[Document text]
· · · ·
Dark Shadows was a formative part of my childhood. I don’t recall specifics, or even how I found out about it, but I do recall watching it after school and being completely taken by it. When I do the math I realize I had to have been watching it primarily before I was ten, and then after that I started reading the books when I found them in the used bin at the local Goodwill where they usually cost a quarter or less. Now they’re collector’s items. That fact doesn’t change the reality that they are journeyman writing through and through. William Edward Daniel Ross, under the pen name Marilyn Ross, wrote thirty-three novels in the series as part of his oeuvre of over 300 books. The stories are formulaic and feature odd word choices, but they are gothic. Sometimes gothic is just what you need.
· · · ·
[Supplied material]

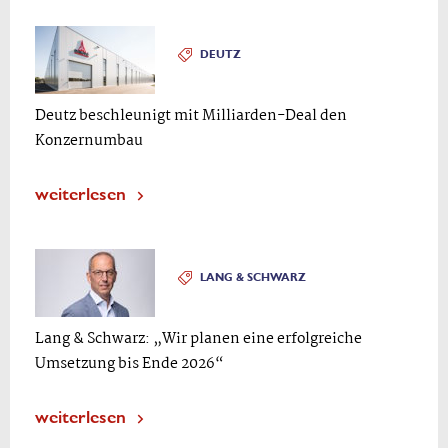
DEUTZ
Deutz beschleunigt mit Milliarden-Deal den
Konzernumbau
weiterlesen
LANG & SCHWARZ
Lang & Schwarz: „Wir planen eine erfolgreiche
Umsetzung bis Ende 2026“
weiterlesen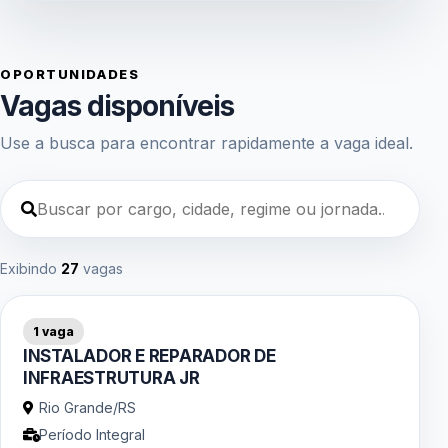
OPORTUNIDADES
Vagas disponíveis
Use a busca para encontrar rapidamente a vaga ideal.
Exibindo
27
vagas
1 vaga
INSTALADOR E REPARADOR DE
INFRAESTRUTURA JR
Rio Grande/RS
Período Integral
· · · ·
[How to complete this task] Rewrite the Dark Shadows passage, beginning at "Dark Shadows was" and stopping after "what you need.", with "Goodwill" changed to "thrift store". Rely only on the Dark Shadows passage here, not on the lines.

[Output below]
Dark Shadows was a formative part of my childhood. I don’t recall specifics, or even how I found out about it, but I do recall watching it after school and being completely taken by it. When I do the math I realize I had to have been watching it primarily before I was ten, and then after that I started reading the books when I found them in the used bin at the local thrift store where they usually cost a quarter or less. Now they’re collector’s items. That fact doesn’t change the reality that they are journeyman writing through and through. William Edward Daniel Ross, under the pen name Marilyn Ross, wrote thirty-three novels in the series as part of his oeuvre of over 300 books. The stories are formulaic and feature odd word choices, but they are gothic. Sometimes gothic is just what you need.